◆ Work to be completed
Print all the records below exactly as they stand, but leave out the pictures.

BEGIN Supplied material

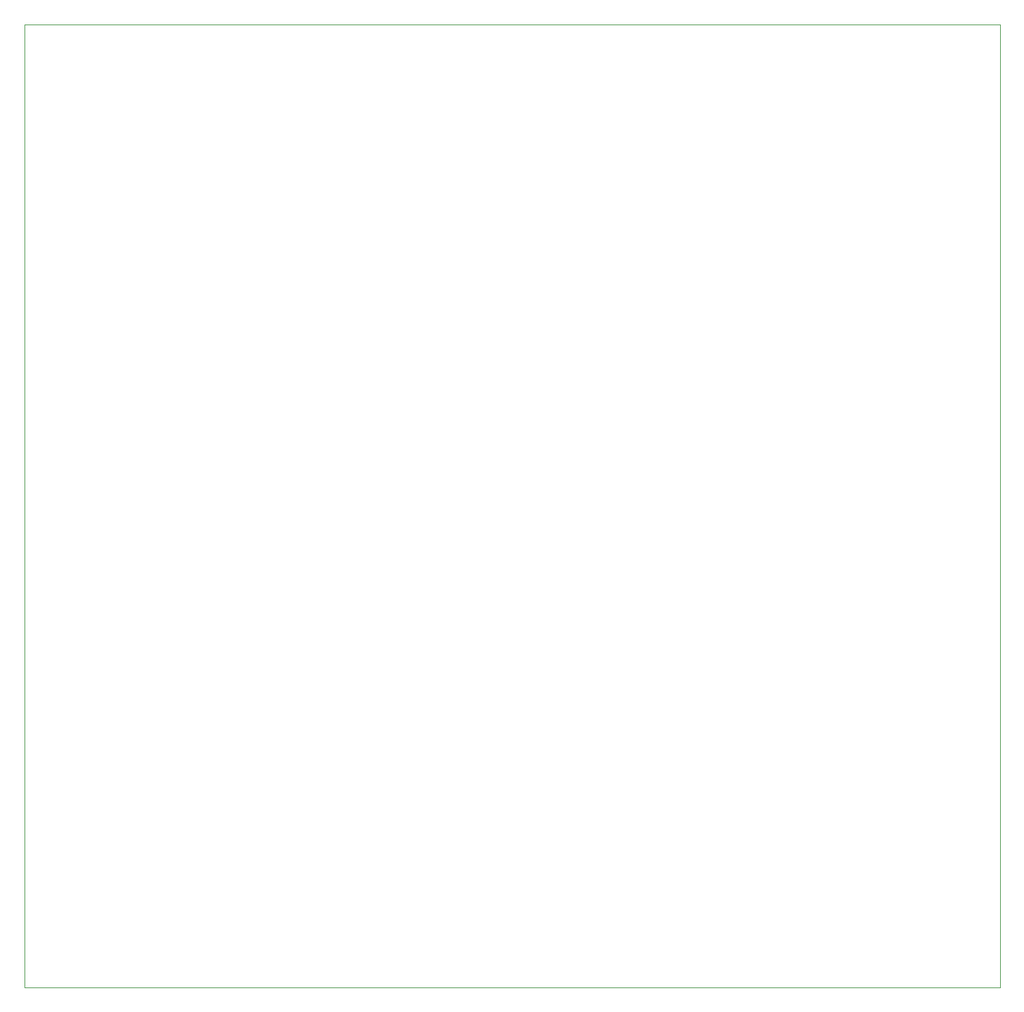
<source format=gbr>
%TF.GenerationSoftware,KiCad,Pcbnew,8.0.0*%
%TF.CreationDate,2024-03-27T17:18:48-07:00*%
%TF.ProjectId,honda radio,686f6e64-6120-4726-9164-696f2e6b6963,rev?*%
%TF.SameCoordinates,Original*%
%TF.FileFunction,Profile,NP*%
%FSLAX46Y46*%
G04 Gerber Fmt 4.6, Leading zero omitted, Abs format (unit mm)*
G04 Created by KiCad (PCBNEW 8.0.0) date 2024-03-27 17:18:48*
%MOMM*%
%LPD*%
G01*
G04 APERTURE LIST*
%TA.AperFunction,Profile*%
%ADD10C,0.050000*%
%TD*%
G04 APERTURE END LIST*
D10*
X83420000Y-34500000D02*
X207920000Y-34500000D01*
X207920000Y-157500000D01*
X83420000Y-157500000D01*
X83420000Y-34500000D01*
M02*

</source>
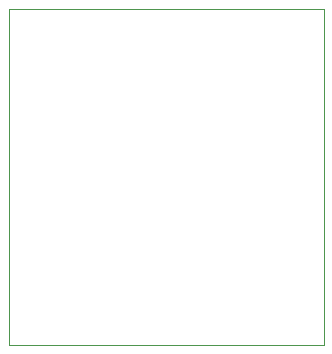
<source format=gm1>
G04*
G04 #@! TF.GenerationSoftware,Altium Limited,Altium Designer,20.1.14 (287)*
G04*
G04 Layer_Color=16711935*
%FSLAX25Y25*%
%MOIN*%
G70*
G04*
G04 #@! TF.SameCoordinates,58FA20B0-04EF-4904-8C8B-07311CCFBB01*
G04*
G04*
G04 #@! TF.FilePolarity,Positive*
G04*
G01*
G75*
%ADD40C,0.00394*%
D40*
X100000Y388000D02*
X205000D01*
Y500000D01*
X100000D02*
X205000D01*
X100000Y388000D02*
Y500000D01*
M02*

</source>
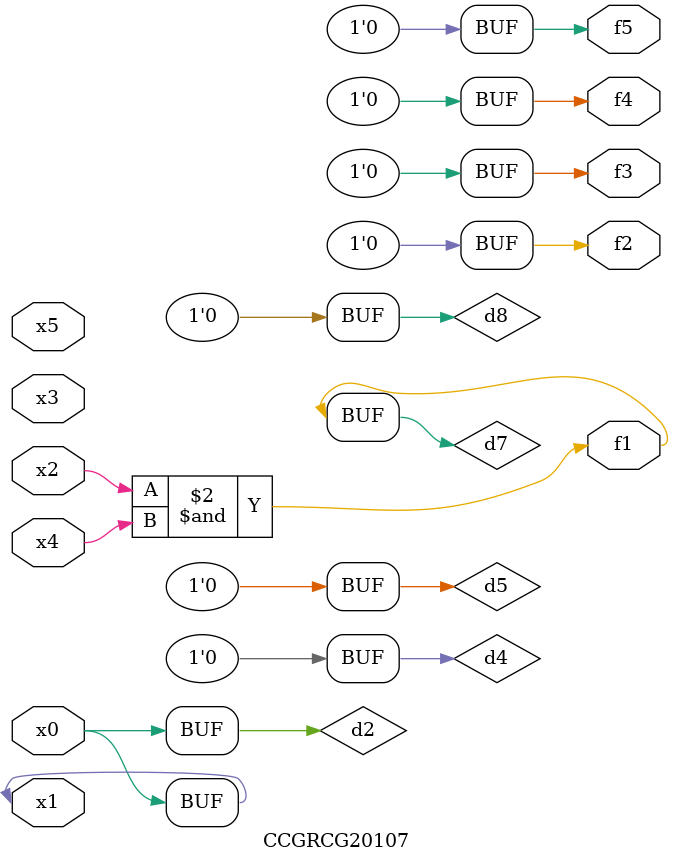
<source format=v>
module CCGRCG20107(
	input x0, x1, x2, x3, x4, x5,
	output f1, f2, f3, f4, f5
);

	wire d1, d2, d3, d4, d5, d6, d7, d8, d9;

	nand (d1, x1);
	buf (d2, x0, x1);
	nand (d3, x2, x4);
	and (d4, d1, d2);
	and (d5, d1, d2);
	nand (d6, d1, d3);
	not (d7, d3);
	xor (d8, d5);
	nor (d9, d5, d6);
	assign f1 = d7;
	assign f2 = d8;
	assign f3 = d8;
	assign f4 = d8;
	assign f5 = d8;
endmodule

</source>
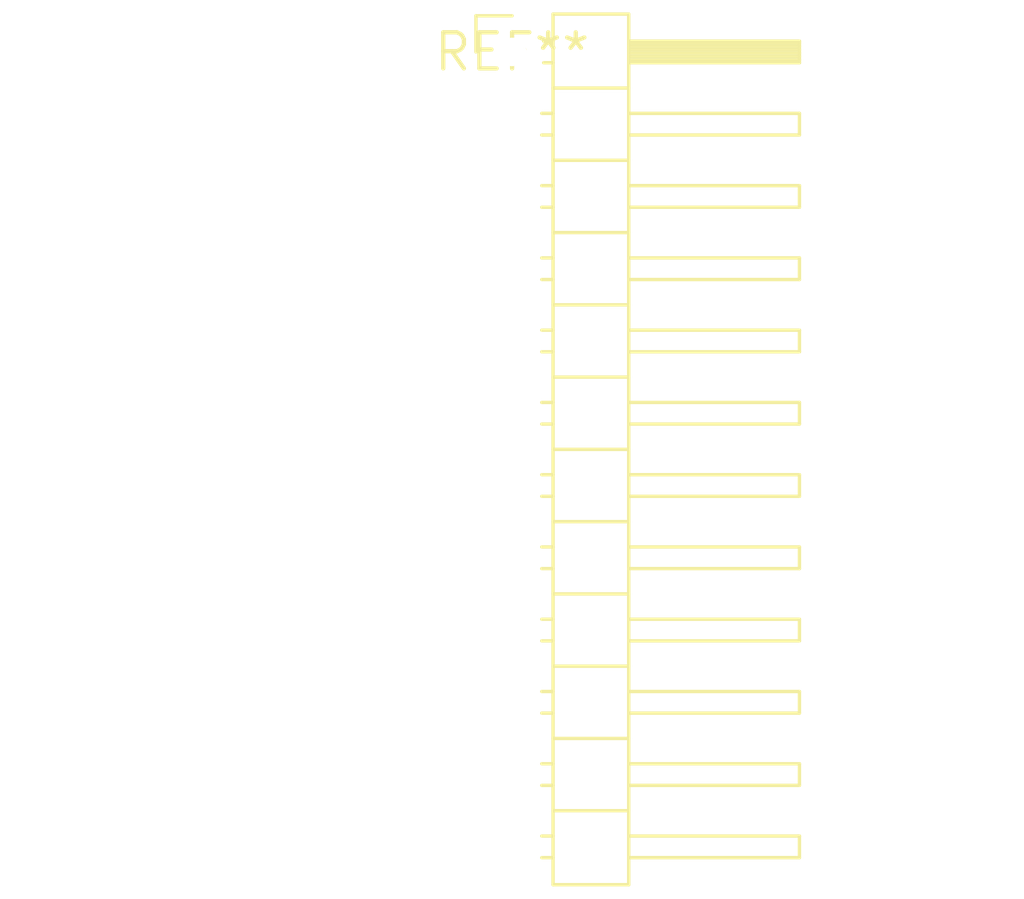
<source format=kicad_pcb>
(kicad_pcb (version 20240108) (generator pcbnew)

  (general
    (thickness 1.6)
  )

  (paper "A4")
  (layers
    (0 "F.Cu" signal)
    (31 "B.Cu" signal)
    (32 "B.Adhes" user "B.Adhesive")
    (33 "F.Adhes" user "F.Adhesive")
    (34 "B.Paste" user)
    (35 "F.Paste" user)
    (36 "B.SilkS" user "B.Silkscreen")
    (37 "F.SilkS" user "F.Silkscreen")
    (38 "B.Mask" user)
    (39 "F.Mask" user)
    (40 "Dwgs.User" user "User.Drawings")
    (41 "Cmts.User" user "User.Comments")
    (42 "Eco1.User" user "User.Eco1")
    (43 "Eco2.User" user "User.Eco2")
    (44 "Edge.Cuts" user)
    (45 "Margin" user)
    (46 "B.CrtYd" user "B.Courtyard")
    (47 "F.CrtYd" user "F.Courtyard")
    (48 "B.Fab" user)
    (49 "F.Fab" user)
    (50 "User.1" user)
    (51 "User.2" user)
    (52 "User.3" user)
    (53 "User.4" user)
    (54 "User.5" user)
    (55 "User.6" user)
    (56 "User.7" user)
    (57 "User.8" user)
    (58 "User.9" user)
  )

  (setup
    (pad_to_mask_clearance 0)
    (pcbplotparams
      (layerselection 0x00010fc_ffffffff)
      (plot_on_all_layers_selection 0x0000000_00000000)
      (disableapertmacros false)
      (usegerberextensions false)
      (usegerberattributes false)
      (usegerberadvancedattributes false)
      (creategerberjobfile false)
      (dashed_line_dash_ratio 12.000000)
      (dashed_line_gap_ratio 3.000000)
      (svgprecision 4)
      (plotframeref false)
      (viasonmask false)
      (mode 1)
      (useauxorigin false)
      (hpglpennumber 1)
      (hpglpenspeed 20)
      (hpglpendiameter 15.000000)
      (dxfpolygonmode false)
      (dxfimperialunits false)
      (dxfusepcbnewfont false)
      (psnegative false)
      (psa4output false)
      (plotreference false)
      (plotvalue false)
      (plotinvisibletext false)
      (sketchpadsonfab false)
      (subtractmaskfromsilk false)
      (outputformat 1)
      (mirror false)
      (drillshape 1)
      (scaleselection 1)
      (outputdirectory "")
    )
  )

  (net 0 "")

  (footprint "PinHeader_1x12_P2.54mm_Horizontal" (layer "F.Cu") (at 0 0))

)

</source>
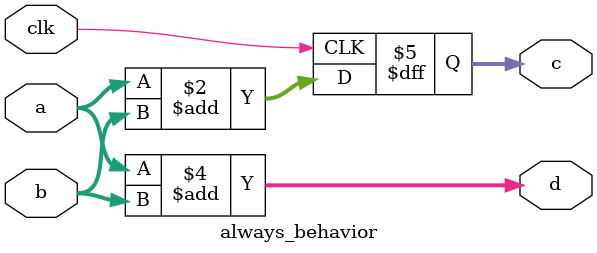
<source format=v>
module always_behavior(
    input clk,

    input [7:0]a,
    input [7:0]b,

    output reg[7:0]c,
    output reg[7:0]d
);
    always@(posedge clk)begin
        c <= a + b;
    end
    always @(a or b) begin
        d = a + b;
    end
    endmodule
</source>
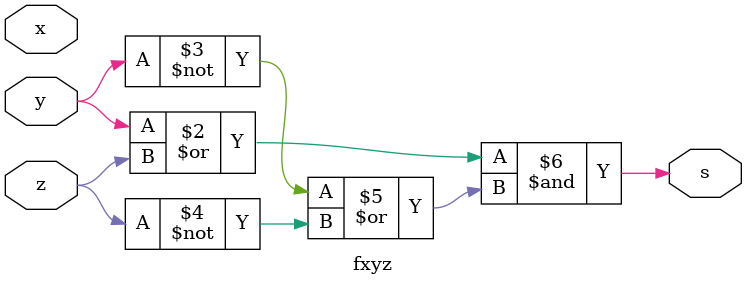
<source format=v>
/*
	Guia_0602d.v
	842536 - Mateus Henrique Medeiros Diniz
*/

module Guia_0602d;
	reg x, y, z;
	wire s;
	reg[2 : 0] m;
	
	fxyz f (s, x, y, z);
	
	initial 
	begin: main
		integer i;
		
		$display("s = (y | z) & (~y | ~z)");
		
		$display("m x y z | s");
		$monitor("%d %b %b %b | %b", m, x, y, z, s);
		
		m = 0;
		x = 0;
		y = 0;
		z = 0;
		
		for(i = 0; i < 7; i++) begin
			#1
			z = ~z;
			
			if((i + 1) % 2 == 0) begin
				y = ~y;
			end
			
			if((i + 1) % 4 == 0) begin
				x = ~x;
			end
			
			m++;
		end
	end
endmodule

module fxyz (output s, input x, y, z);
	assign s = (y | z) & (~y | ~z);
endmodule
</source>
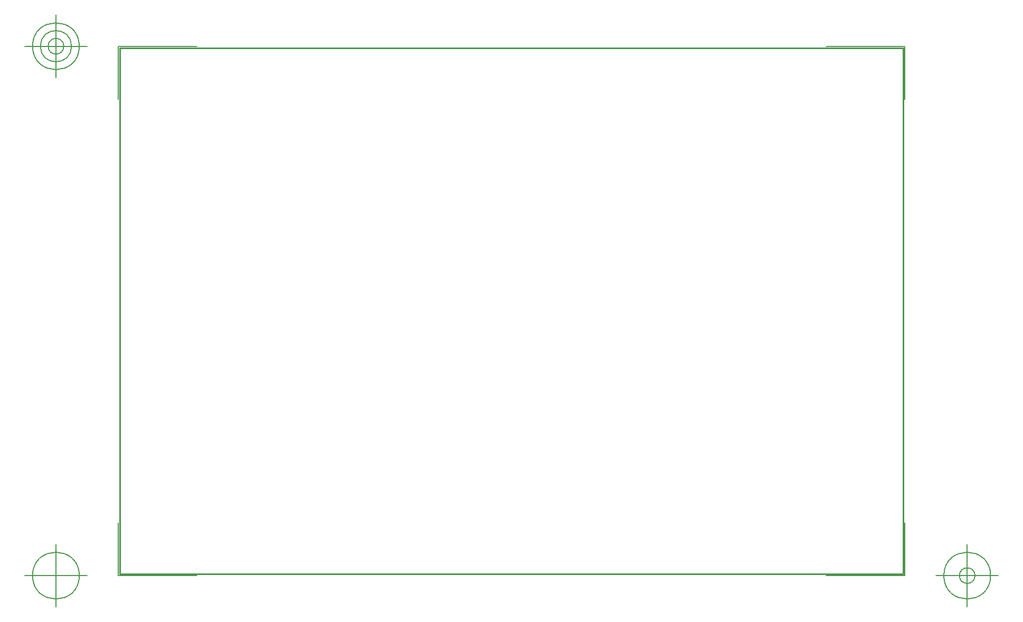
<source format=gbr>
G04 Generated by Ultiboard 13.0 *
%FSLAX25Y25*%
%MOIN*%

%ADD11C,0.01000*%
%ADD12C,0.00500*%


G04 ColorRGB 00FFFF for the following layer *
%LNBoard Outline*%
%LPD*%
G54D10*
G54D11*
X-1500Y42800D02*
X493100Y42800D01*
X493100Y375000D01*
X-1500Y375000D01*
X-1500Y42800D01*
G54D12*
X-2600Y41800D02*
X-2600Y75220D01*
X-2600Y41800D02*
X47070Y41800D01*
X494100Y41800D02*
X444430Y41800D01*
X494100Y41800D02*
X494100Y75220D01*
X494100Y376000D02*
X494100Y342580D01*
X494100Y376000D02*
X444430Y376000D01*
X-2600Y376000D02*
X47070Y376000D01*
X-2600Y376000D02*
X-2600Y342580D01*
X-22285Y41800D02*
X-61655Y41800D01*
X-41970Y22115D02*
X-41970Y61485D01*
X-56734Y41800D02*
G75*
D01*
G02X-56734Y41800I14764J0*
G01*
X513785Y41800D02*
X553155Y41800D01*
X533470Y22115D02*
X533470Y61485D01*
X518706Y41800D02*
G75*
D01*
G02X518706Y41800I14764J0*
G01*
X528549Y41800D02*
G75*
D01*
G02X528549Y41800I4921J0*
G01*
X-22285Y376000D02*
X-61655Y376000D01*
X-41970Y356315D02*
X-41970Y395685D01*
X-56734Y376000D02*
G75*
D01*
G02X-56734Y376000I14764J0*
G01*
X-51813Y376000D02*
G75*
D01*
G02X-51813Y376000I9843J0*
G01*
X-46891Y376000D02*
G75*
D01*
G02X-46891Y376000I4921J0*
G01*

M02*

</source>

END Supplied material

◆ Result for this task
<source format=gbr>
%TF.GenerationSoftware,KiCad,Pcbnew,8.0.0*%
%TF.CreationDate,2024-03-27T17:18:48-07:00*%
%TF.ProjectId,honda radio,686f6e64-6120-4726-9164-696f2e6b6963,rev?*%
%TF.SameCoordinates,Original*%
%TF.FileFunction,Profile,NP*%
%FSLAX46Y46*%
G04 Gerber Fmt 4.6, Leading zero omitted, Abs format (unit mm)*
G04 Created by KiCad (PCBNEW 8.0.0) date 2024-03-27 17:18:48*
%MOMM*%
%LPD*%
G01*
G04 APERTURE LIST*
%TA.AperFunction,Profile*%
%ADD10C,0.050000*%
%TD*%
G04 APERTURE END LIST*
D10*
X83420000Y-34500000D02*
X207920000Y-34500000D01*
X207920000Y-157500000D01*
X83420000Y-157500000D01*
X83420000Y-34500000D01*
M02*

</source>
<source format=gm1>
G04*
G04 #@! TF.GenerationSoftware,Altium Limited,Altium Designer,20.1.14 (287)*
G04*
G04 Layer_Color=16711935*
%FSLAX25Y25*%
%MOIN*%
G70*
G04*
G04 #@! TF.SameCoordinates,58FA20B0-04EF-4904-8C8B-07311CCFBB01*
G04*
G04*
G04 #@! TF.FilePolarity,Positive*
G04*
G01*
G75*
%ADD40C,0.00394*%
D40*
X100000Y388000D02*
X205000D01*
Y500000D01*
X100000D02*
X205000D01*
X100000Y388000D02*
Y500000D01*
M02*

</source>
<source format=v>
module CCGRCG20107(
	input x0, x1, x2, x3, x4, x5,
	output f1, f2, f3, f4, f5
);

	wire d1, d2, d3, d4, d5, d6, d7, d8, d9;

	nand (d1, x1);
	buf (d2, x0, x1);
	nand (d3, x2, x4);
	and (d4, d1, d2);
	and (d5, d1, d2);
	nand (d6, d1, d3);
	not (d7, d3);
	xor (d8, d5);
	nor (d9, d5, d6);
	assign f1 = d7;
	assign f2 = d8;
	assign f3 = d8;
	assign f4 = d8;
	assign f5 = d8;
endmodule

</source>
<source format=kicad_pcb>
(kicad_pcb (version 20240108) (generator pcbnew)

  (general
    (thickness 1.6)
  )

  (paper "A4")
  (layers
    (0 "F.Cu" signal)
    (31 "B.Cu" signal)
    (32 "B.Adhes" user "B.Adhesive")
    (33 "F.Adhes" user "F.Adhesive")
    (34 "B.Paste" user)
    (35 "F.Paste" user)
    (36 "B.SilkS" user "B.Silkscreen")
    (37 "F.SilkS" user "F.Silkscreen")
    (38 "B.Mask" user)
    (39 "F.Mask" user)
    (40 "Dwgs.User" user "User.Drawings")
    (41 "Cmts.User" user "User.Comments")
    (42 "Eco1.User" user "User.Eco1")
    (43 "Eco2.User" user "User.Eco2")
    (44 "Edge.Cuts" user)
    (45 "Margin" user)
    (46 "B.CrtYd" user "B.Courtyard")
    (47 "F.CrtYd" user "F.Courtyard")
    (48 "B.Fab" user)
    (49 "F.Fab" user)
    (50 "User.1" user)
    (51 "User.2" user)
    (52 "User.3" user)
    (53 "User.4" user)
    (54 "User.5" user)
    (55 "User.6" user)
    (56 "User.7" user)
    (57 "User.8" user)
    (58 "User.9" user)
  )

  (setup
    (pad_to_mask_clearance 0)
    (pcbplotparams
      (layerselection 0x00010fc_ffffffff)
      (plot_on_all_layers_selection 0x0000000_00000000)
      (disableapertmacros false)
      (usegerberextensions false)
      (usegerberattributes false)
      (usegerberadvancedattributes false)
      (creategerberjobfile false)
      (dashed_line_dash_ratio 12.000000)
      (dashed_line_gap_ratio 3.000000)
      (svgprecision 4)
      (plotframeref false)
      (viasonmask false)
      (mode 1)
      (useauxorigin false)
      (hpglpennumber 1)
      (hpglpenspeed 20)
      (hpglpendiameter 15.000000)
      (dxfpolygonmode false)
      (dxfimperialunits false)
      (dxfusepcbnewfont false)
      (psnegative false)
      (psa4output false)
      (plotreference false)
      (plotvalue false)
      (plotinvisibletext false)
      (sketchpadsonfab false)
      (subtractmaskfromsilk false)
      (outputformat 1)
      (mirror false)
      (drillshape 1)
      (scaleselection 1)
      (outputdirectory "")
    )
  )

  (net 0 "")

  (footprint "PinHeader_1x12_P2.54mm_Horizontal" (layer "F.Cu") (at 0 0))

)

</source>
<source format=v>
module always_behavior(
    input clk,

    input [7:0]a,
    input [7:0]b,

    output reg[7:0]c,
    output reg[7:0]d
);
    always@(posedge clk)begin
        c <= a + b;
    end
    always @(a or b) begin
        d = a + b;
    end
    endmodule
</source>
<source format=v>
/*
	Guia_0602d.v
	842536 - Mateus Henrique Medeiros Diniz
*/

module Guia_0602d;
	reg x, y, z;
	wire s;
	reg[2 : 0] m;
	
	fxyz f (s, x, y, z);
	
	initial 
	begin: main
		integer i;
		
		$display("s = (y | z) & (~y | ~z)");
		
		$display("m x y z | s");
		$monitor("%d %b %b %b | %b", m, x, y, z, s);
		
		m = 0;
		x = 0;
		y = 0;
		z = 0;
		
		for(i = 0; i < 7; i++) begin
			#1
			z = ~z;
			
			if((i + 1) % 2 == 0) begin
				y = ~y;
			end
			
			if((i + 1) % 4 == 0) begin
				x = ~x;
			end
			
			m++;
		end
	end
endmodule

module fxyz (output s, input x, y, z);
	assign s = (y | z) & (~y | ~z);
endmodule
</source>
<source format=gbr>
G04 Generated by Ultiboard 13.0 *
%FSLAX25Y25*%
%MOIN*%

%ADD11C,0.01000*%
%ADD12C,0.00500*%


G04 ColorRGB 00FFFF for the following layer *
%LNBoard Outline*%
%LPD*%
G54D10*
G54D11*
X-1500Y42800D02*
X493100Y42800D01*
X493100Y375000D01*
X-1500Y375000D01*
X-1500Y42800D01*
G54D12*
X-2600Y41800D02*
X-2600Y75220D01*
X-2600Y41800D02*
X47070Y41800D01*
X494100Y41800D02*
X444430Y41800D01*
X494100Y41800D02*
X494100Y75220D01*
X494100Y376000D02*
X494100Y342580D01*
X494100Y376000D02*
X444430Y376000D01*
X-2600Y376000D02*
X47070Y376000D01*
X-2600Y376000D02*
X-2600Y342580D01*
X-22285Y41800D02*
X-61655Y41800D01*
X-41970Y22115D02*
X-41970Y61485D01*
X-56734Y41800D02*
G75*
D01*
G02X-56734Y41800I14764J0*
G01*
X513785Y41800D02*
X553155Y41800D01*
X533470Y22115D02*
X533470Y61485D01*
X518706Y41800D02*
G75*
D01*
G02X518706Y41800I14764J0*
G01*
X528549Y41800D02*
G75*
D01*
G02X528549Y41800I4921J0*
G01*
X-22285Y376000D02*
X-61655Y376000D01*
X-41970Y356315D02*
X-41970Y395685D01*
X-56734Y376000D02*
G75*
D01*
G02X-56734Y376000I14764J0*
G01*
X-51813Y376000D02*
G75*
D01*
G02X-51813Y376000I9843J0*
G01*
X-46891Y376000D02*
G75*
D01*
G02X-46891Y376000I4921J0*
G01*

M02*

</source>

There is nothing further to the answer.